Les industriels chocolatiers Menier et la presse de Seine-et-Marne. 1891-1934

NAIMSKI Laure, Les industriels chocolatiers Menier et la presse de Seine-et-Marne. 1891-1934, Maîtrise [Lucette Le Van-Lemesle, Antoine Prost], Univ. Paris 1 CRHMSS, 1992, 240 p.

Emblème intemporel du « chocolat Menier », la petite fille nattée de l’affichiste Firmin Bouisset dissimule un empire industriel dont le cœur productif se situe à une vingtaine de kilomètres au nord-est de la capitale. Singulier village des bords de Marne, Noisiel s’ordonne au fil des XIXe et XXe siècles sous la houlette de la dynastie patronale Menier, en un triptyque réfléchi : usine modèle, cité ouvrière, ferme-pilote.

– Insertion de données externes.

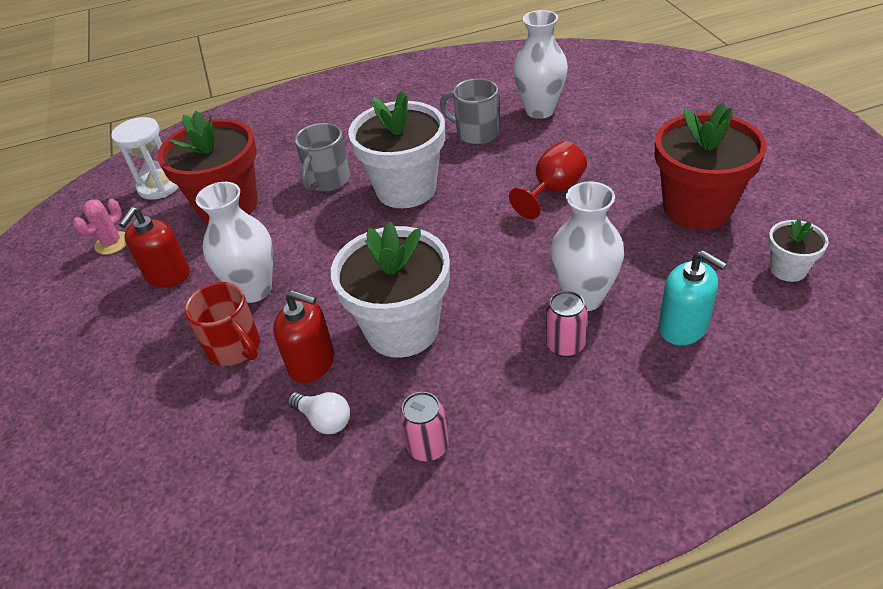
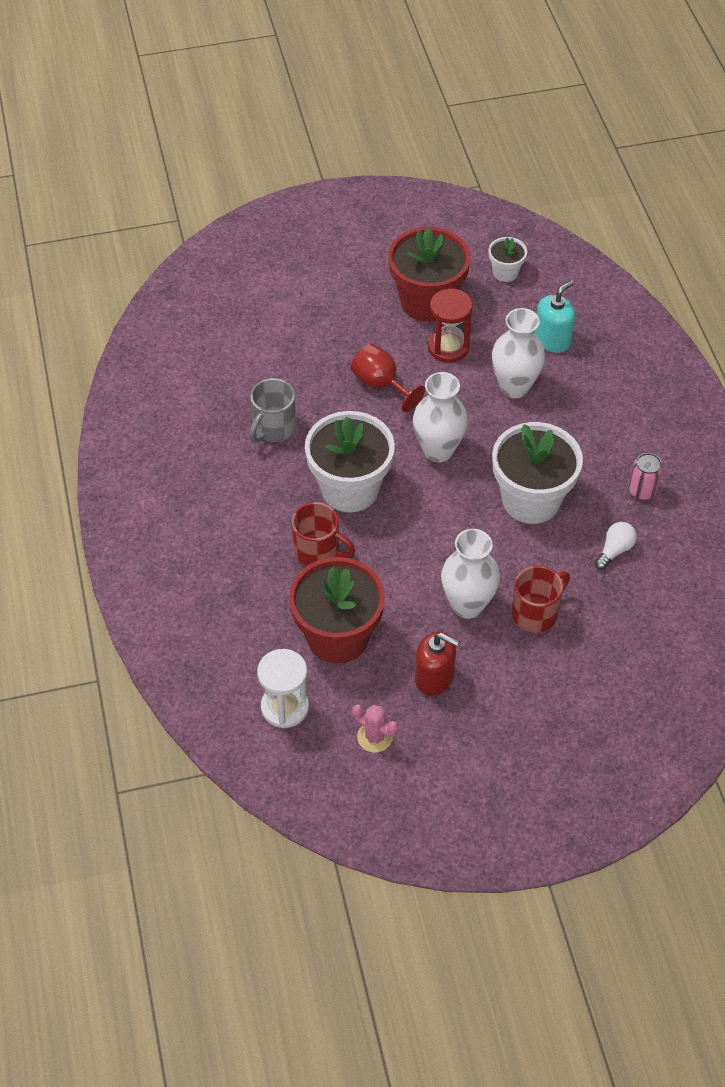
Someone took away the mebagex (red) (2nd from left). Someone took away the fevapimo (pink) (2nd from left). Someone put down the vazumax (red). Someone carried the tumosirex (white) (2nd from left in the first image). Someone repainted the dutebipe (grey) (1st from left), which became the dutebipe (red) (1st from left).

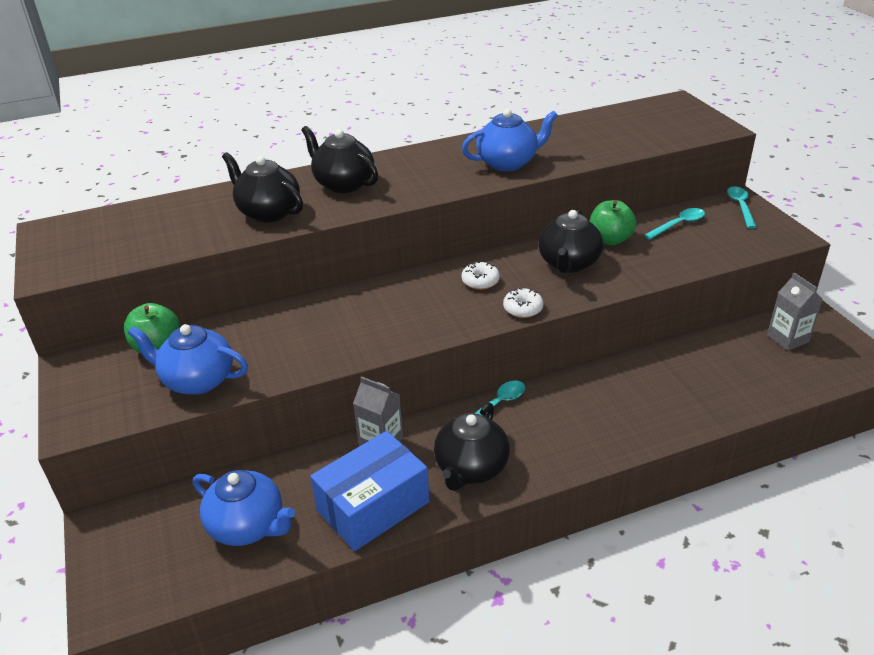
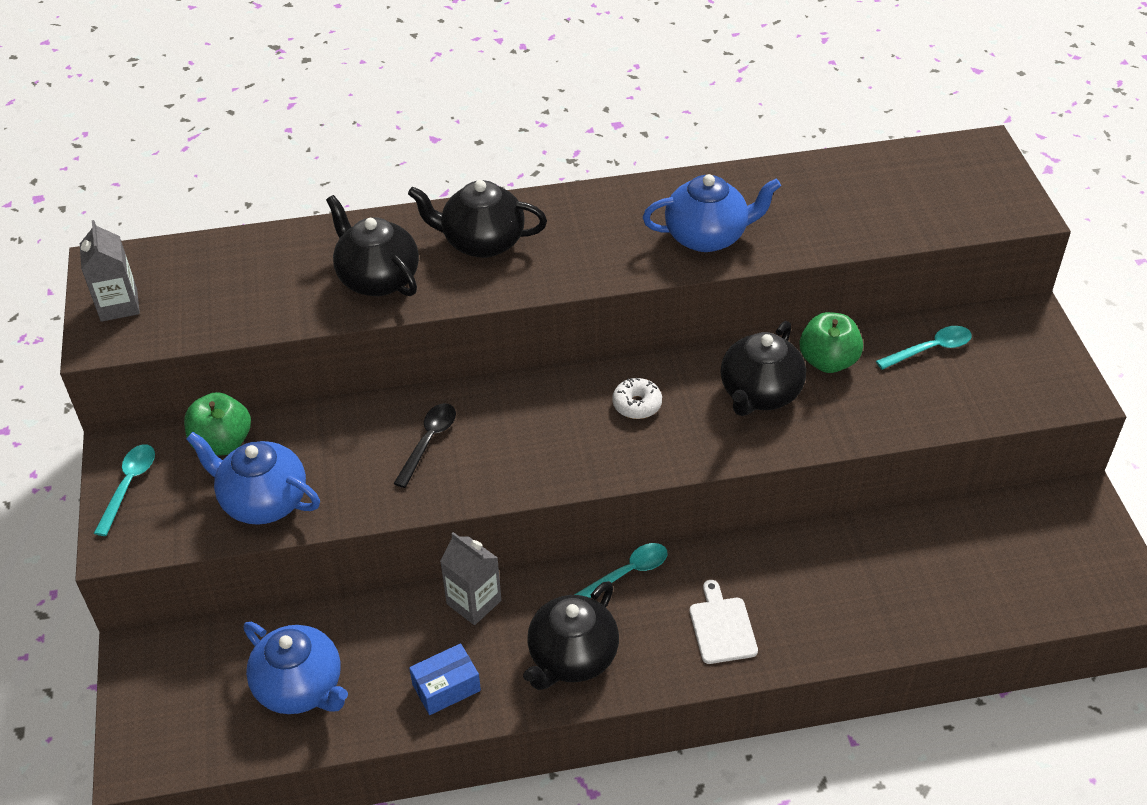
Someone took away the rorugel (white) (2nd from left). Someone put down the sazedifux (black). Someone put down the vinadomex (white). Someone carried the sazedifux (turquoise) (3rd from left in the first image). Someone carried the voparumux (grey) (2nd from left in the first image). Someone rotated the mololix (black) (2nd from left) by 45 degrees counterclockwise. Someone scaled the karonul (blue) by 0.52.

Consacrée « Première chocolaterie du monde » à l’Exposition universelle de Chicago en 1893, l’usine Menier véhicule conjointement une image de savoir-faire et de prospérité. Noisiel et les Menier se donnent à voir tant par la prééminence d’un tourisme d’entreprise que par une récurrente présence dans la presse professionnelle. Plusieurs décennies durant, la cité Noisiel se trouve par ailleurs au centre d’un débat dont la vigueur témoigne de l’importance que partisans et adversaires accordent au projet des industriels chocolatiers de Seine-et-Marne : Instrument privilégié pour la perception de l’empire agro-industriel Menier, la presse locale fut ainsi la source essentielle d’une recherche qui s’inscrit dans le cadre plus large d’une démarche collective. En participant à une histoire redécouverte au cours des années 1970 grâce à un regain d’intérêt pour l’archéologie industrielle du XIXe siècle, notre sujet d’étude s’agrège à une production écrite déjà riche. De nouveau revisitée, l’histoire des industriels noiseliens est ici abordée sous un angle particulier qui suppose une réflexion en termes d’histoire entrepreunariale dynastique.

Figure centrale de notre étude, la troisième génération des Menier est soumise à notre regard par le prisme de quatre gazettes de Seine-et-Marne. Premier constat, au cursus honorum politique de Gaston Menier (1853-1934) figure de proue de cette troisième génération, répond une inflation de disco électoraliste, œuvre d’une presse partie prenante de la vie politique locale. Promues au rang d’organes électoraux liés de manière contractuelle à l’industriel Gaston Menier, les gazettes locales exploitent simultanément l’image du bon patron père de ses ouvriers et de l’usine modèle, en un temps où la question sociale est au cœur du débat politique national.

Au lendemain de la Première Guerre mondiale, le temps du consensus est à l’ordre du jour et se substitue à un désintérêt croissant de la presse locale à l’encontre de l’expérience Menier.

Au-delà des immuables polémiques surgissant immanquablement à chaque période d’élections, le Briard, journal socialiste provinois, fondé en 1887 par Adolphe Vernant, se démarque au début du siècle par son combat en faveur du syndicat de la chocolaterie. Véritable document historique, ce dernier permet de pénétrer le site usinier, d’entrer au cœur de l’atelier par l’entremise d’une abondante correspondance ouvrière. Générant une réflexion sur les rapports presse-mouvement ouvrier, ces lettres anonymes sont de prime abord l’occasion de découvrir une parole ouvrière intense et riche qui traversa le siècle.